Minority bias assessment in healthcare

Nowadays machine learning algorithms are used in every aspect of our daily lives from speech recognition, available in a lot of smartphones, and fraud prevention in finance. Specific attention is in the medical field, in which the need to collect high-quality data is fundamental in order to get precise results. Despite this, high-quality data is not enough to consider a result precise and good. Another important concept is Fairness, which can be seen as the absence of bias inside a dataset. The presence of bias in data could lead to wrong results, threatening directly the life of patients. For this reason, it turns out to be fundamental to find and study systems able to manage bias, evaluate their capabilities, and test them in the healthcare domain, creating a catalogue based on their capabilities and bringing together from a theoretical point of view the different measures of fairness adopted by each system. In this thesis, we focus on the study of a specific bias in the Healthcare field, Minority Bias. We start from a method already developed which suggests the step to follow to identify and measure this type of bias, and we conduct a theoretical and a practical study through the use of three systems able to measure and mitigate this bias, respectively Ranking Facts, AI Fairness 360, and FairLearn.

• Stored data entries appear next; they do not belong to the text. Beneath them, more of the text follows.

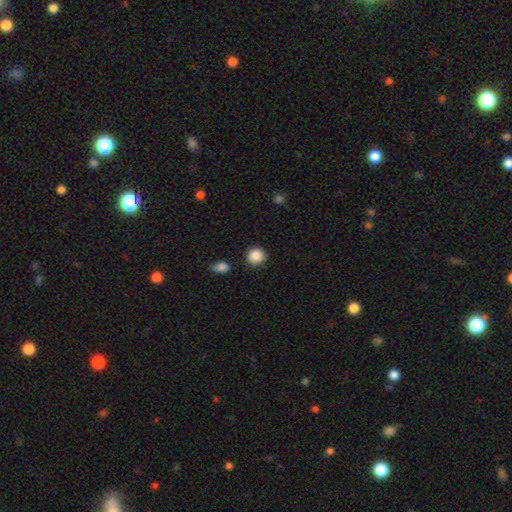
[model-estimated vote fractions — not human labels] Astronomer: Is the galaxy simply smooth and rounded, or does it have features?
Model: smooth — 88%.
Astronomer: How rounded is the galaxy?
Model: round — 88%.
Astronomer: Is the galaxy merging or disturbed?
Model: none — 86%.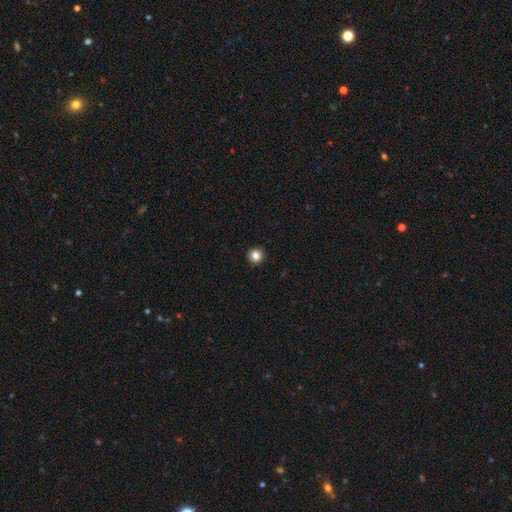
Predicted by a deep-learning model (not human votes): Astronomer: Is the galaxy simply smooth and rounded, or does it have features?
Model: smooth — 84%.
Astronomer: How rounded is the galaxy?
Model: round — 95%.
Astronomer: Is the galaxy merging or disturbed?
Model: none — 93%.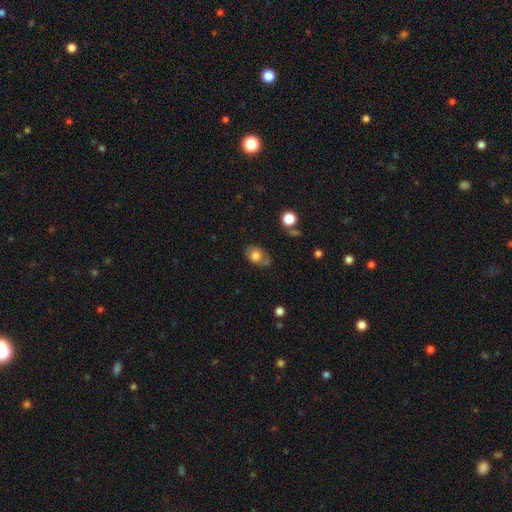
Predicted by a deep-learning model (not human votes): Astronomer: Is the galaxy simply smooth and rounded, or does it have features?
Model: smooth — 77%.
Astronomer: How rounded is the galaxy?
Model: in between — 61% (runner-up: round, 38%).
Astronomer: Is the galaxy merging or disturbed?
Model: none — 58%.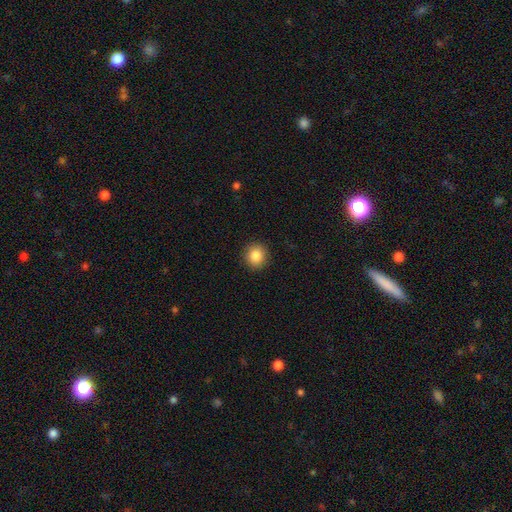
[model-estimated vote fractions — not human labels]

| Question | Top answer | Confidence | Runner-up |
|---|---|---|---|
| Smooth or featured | smooth | 85% | star or artifact (9%) |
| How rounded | round | 90% | in between (9%) |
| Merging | none | 92% | minor disturbance (6%) |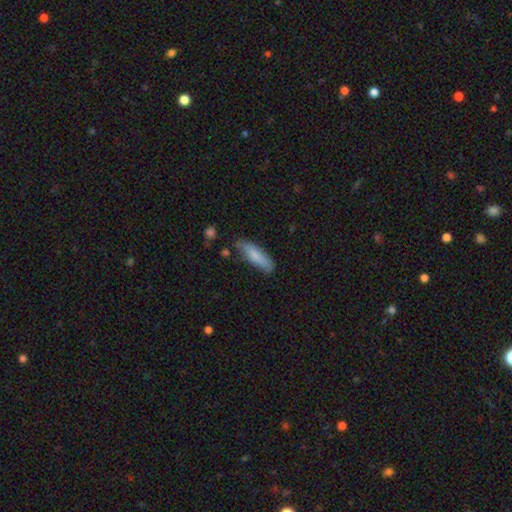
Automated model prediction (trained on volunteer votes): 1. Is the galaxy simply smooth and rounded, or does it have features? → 78% smooth, 16% featured or disk, 6% star or artifact.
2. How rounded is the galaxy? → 63% cigar-shaped, 35% in between, 2% round.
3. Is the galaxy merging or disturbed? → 70% none, 22% minor disturbance, 4% major disturbance, 3% merger.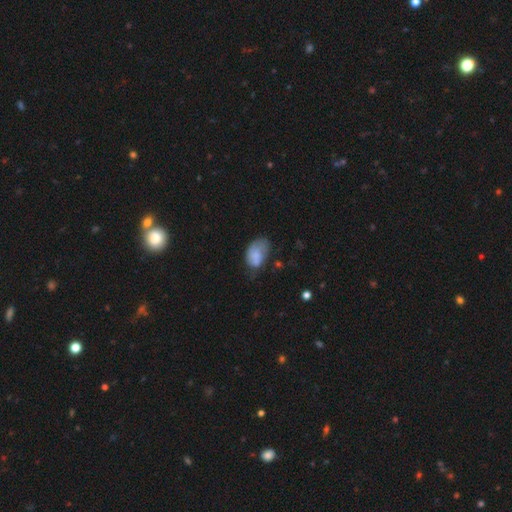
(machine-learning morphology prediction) smooth_or_featured: smooth (p=0.70) [alt: featured or disk p=0.22]
how_rounded: in between (p=0.87) [alt: round p=0.11]
merging: minor disturbance (p=0.37) [alt: none p=0.34]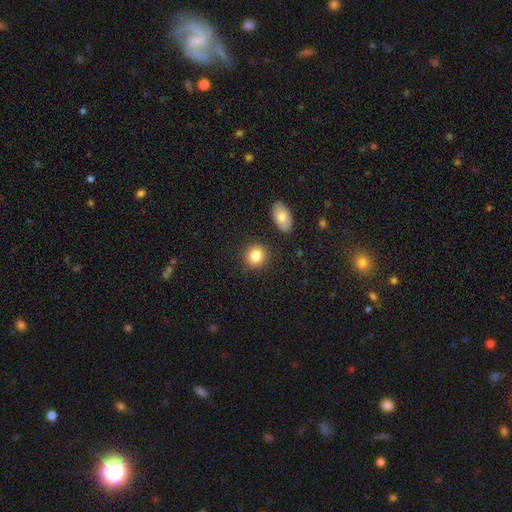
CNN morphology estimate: This is clearly a smooth galaxy (84%). How rounded: clearly round (83%). Merging: clearly none (85%).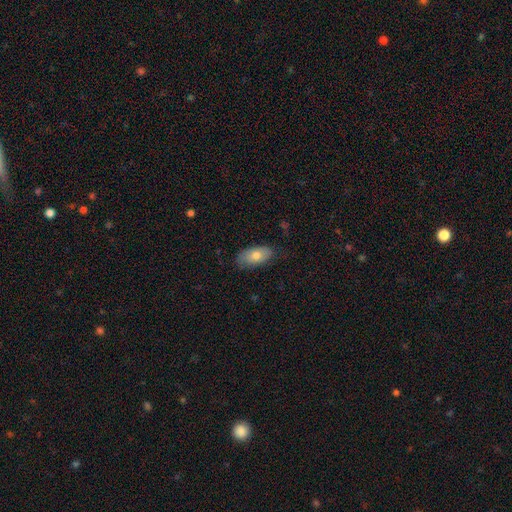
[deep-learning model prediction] Overall: smooth (75%). How rounded: in between (92%). Merging: none (76%).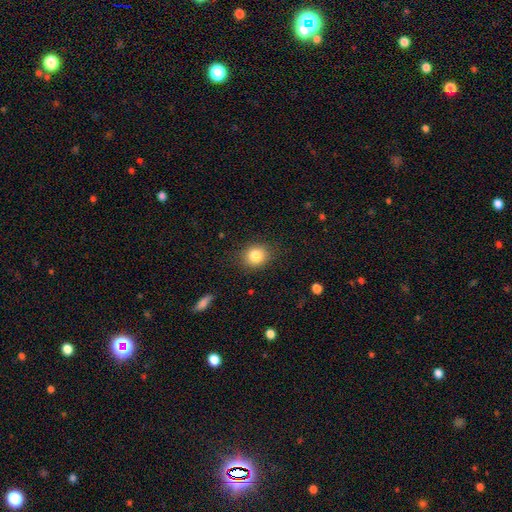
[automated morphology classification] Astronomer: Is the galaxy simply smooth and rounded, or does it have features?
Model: smooth — 83%.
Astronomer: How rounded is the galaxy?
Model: round — 71%.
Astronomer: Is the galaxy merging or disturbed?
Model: none — 86%.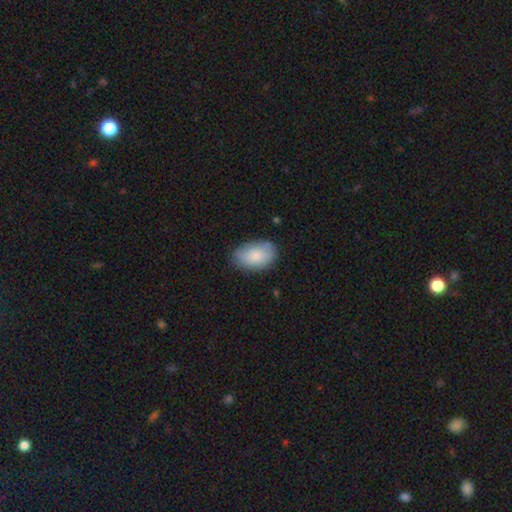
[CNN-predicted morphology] smooth-or-featured: smooth: 83% | featured or disk: 11% | star or artifact: 6%
  how-rounded: in between: 92% | round: 7% | cigar-shaped: 1%
  merging: none: 76% | minor disturbance: 19% | major disturbance: 4% | merger: 1%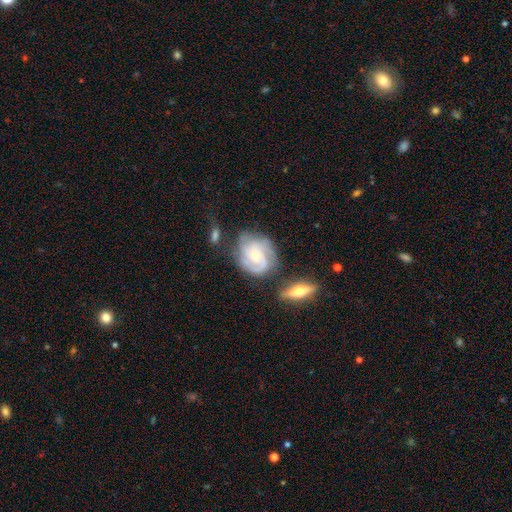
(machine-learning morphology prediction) Smooth or featured? Predicted: featured or disk (p=0.83). Edge-on disk? Predicted: no (p=0.97). Bar? Predicted: no (p=0.68). Spiral arms? Predicted: yes (p=0.96). Spiral winding? Predicted: tight (p=0.56). Spiral arm count? Predicted: 3 (p=0.39). Bulge size? Predicted: small (p=0.59). Merging? Predicted: none (p=0.61).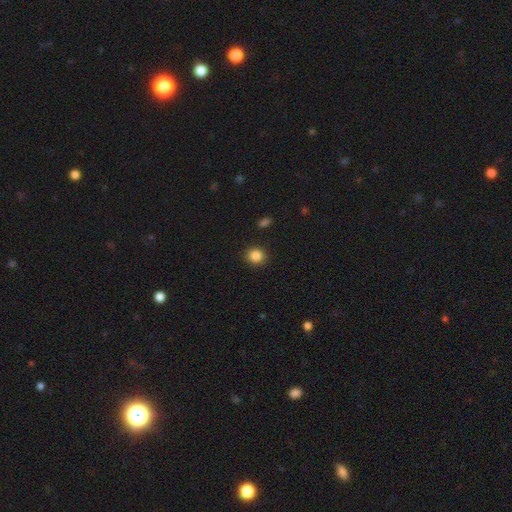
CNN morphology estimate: This appears to be a smooth galaxy with no disk features (85%) that is round (84%). Merging: none (91%).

The studies have been performed on three real-world datasets: two datasets on diabetes, the first in the diagnostic field, which goal is to predict diabetes in female patients, and the second one with the goal to study the therapy change for diabetic patients. The third dataset study instead heart disease. The result obtained has permitted us to validate the pipeline methodology on which this thesis is based, making a catalogue of the metrics used to identify this type of bias, understand if a pre-defined technique for mitigating this type of bias exists, and how to detect its presence in the diagnostic field.

Oggigiorno gli algoritmi sono usati in molti aspetti della nostra vita, particolare attenzione viene rivolta al campo medico, in cui la necessità di raccogliere dati di qualità è un aspetto fondamentale. Tuttavia non è solo la qualità dei dati ad essere importante ma anche la Fairness, che possiamo vedere come l'assenza di bias nei dati. La presenza di bias nei dati può portarci ad avvere dei risultati errati, compromettendo direttamente la salute dell'individuo. Per questo motivo, risulta fondamentale trovare e studiare sistemi in grado di gestire i bias, valutarne le capacità e testarli in ambito sanitario, creando un catalogo basato sulle loro capacità e che riunisca da un punto di vista teorico le diverse misure di fairness adottate da ciascun sistema. In questa tesi ci siamo concentrati sullo studio di un bias particolare nel campo dell'Healthcare, ossia il Minority Bias. E' stato condotto uno studio teorico su di esso, per poi studiarlo nella pratica attraverso tre sistemi, rispettivamente Ranking Facts, AI Fairness 360 e FairLearn. Gli studi condotti sono stati volti a studiare questo Bias su tre dataset, i primi due sulla malattia del diabete, il primo in campo diagnostico, il cui scopo è la predizione di diabete in pazienti di sesso femminile, il secondo ha lo scopo di valutare il ritorno di un individuo diabetico in ospedale con un conseguente cambio di dose, mentre il terzo riguardante malattie cardiovascolari. I risultati ottenuti ci hanno permesso di chiarire se esista una tecnica pre-definita da utilizzare per rimuovere questo tipo di Bias, come poterlo misurare in modo efficiente preso come contesto il campo diagnostico e validare la pipeline utilizzata per la rilevazione di questo tipo di bias.